The ghosts of 1965: Politics and memory in Indonesia

by ROHANA KUDDUS

The killings of 1965-66 PHOTO/Inside Indonesia

One might think twenty years would be time enough for an ‘emerging democracy’ to escape from its chrysalis. Indonesia was a laggard in the wave that saw procedural democracy restored across much of Latin America, the Soviet bloc and Sub-Saharan Africa by the mid-1990s, along with the toppling of dictators in the Philippines, Korea and Taiwan. But after thirty-three years in power, Suharto’s iron grip was loosened only by the social catastrophe of the 1997 Asian crisis, when pressure from the imf as much as turmoil from below forced his resignation in 1998. Since then, an electoral cycle has stabilized, and in 2014 an outsider presidential candidate, Joko Widodo, was swept into office. Jokowi, as he’s known, had even promised to investigate the mass killings of 1965–66 which inaugurated Suharto’s New Order—a subject recently gaining wide attention from Western viewers thanks to Joshua Oppenheimer’s film The Act of Killing (2012).

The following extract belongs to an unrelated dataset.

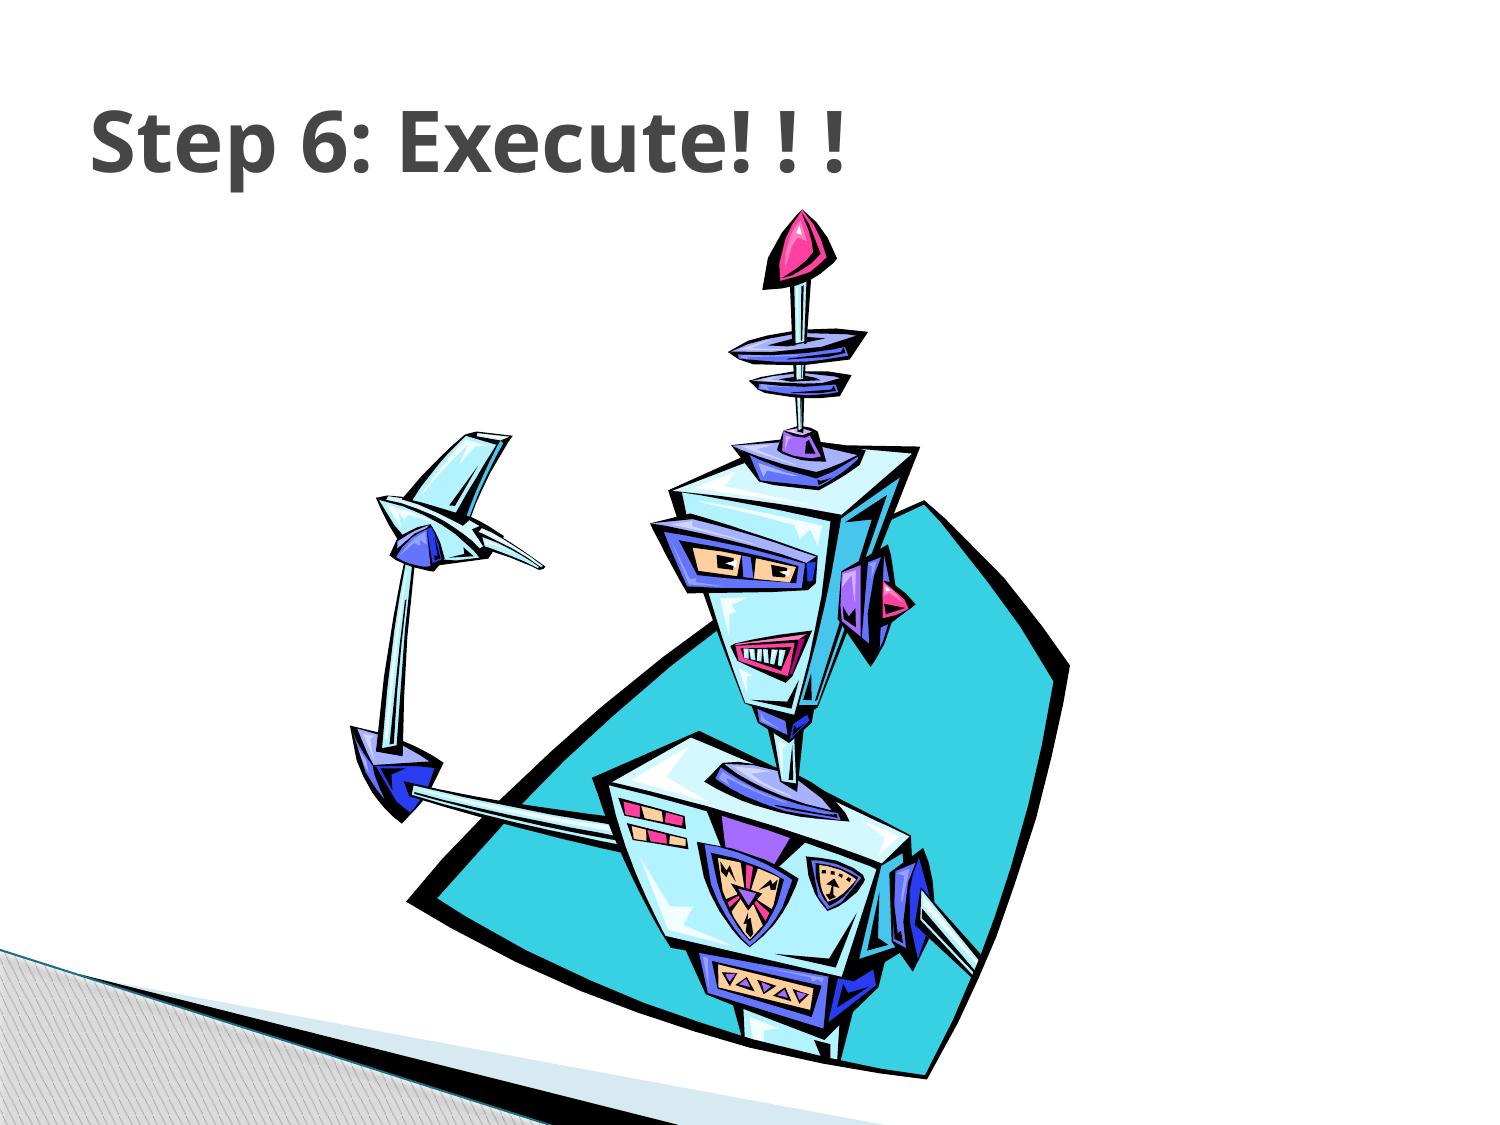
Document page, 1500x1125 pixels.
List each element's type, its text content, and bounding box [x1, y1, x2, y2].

title Step 6: Execute! ! ! [75, 45, 1425, 233]
picture [349, 199, 1080, 1090]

While every Cold War dictatorship tried to wipe out its radical-left opponents, Suharto succeeded on a far greater scale—some 500,000 killed, on conservative estimates, compared to 3,000 in Chile or 20,000 in Argentina. The New Order not only annihilated the 3-million strong Communist Party of Indonesia (pki) as a political force but succeeded in demonizing its memory on a scale that surpassed comparable efforts in Franco’s Spain, let alone those of Pinochet or the Argentine Junta.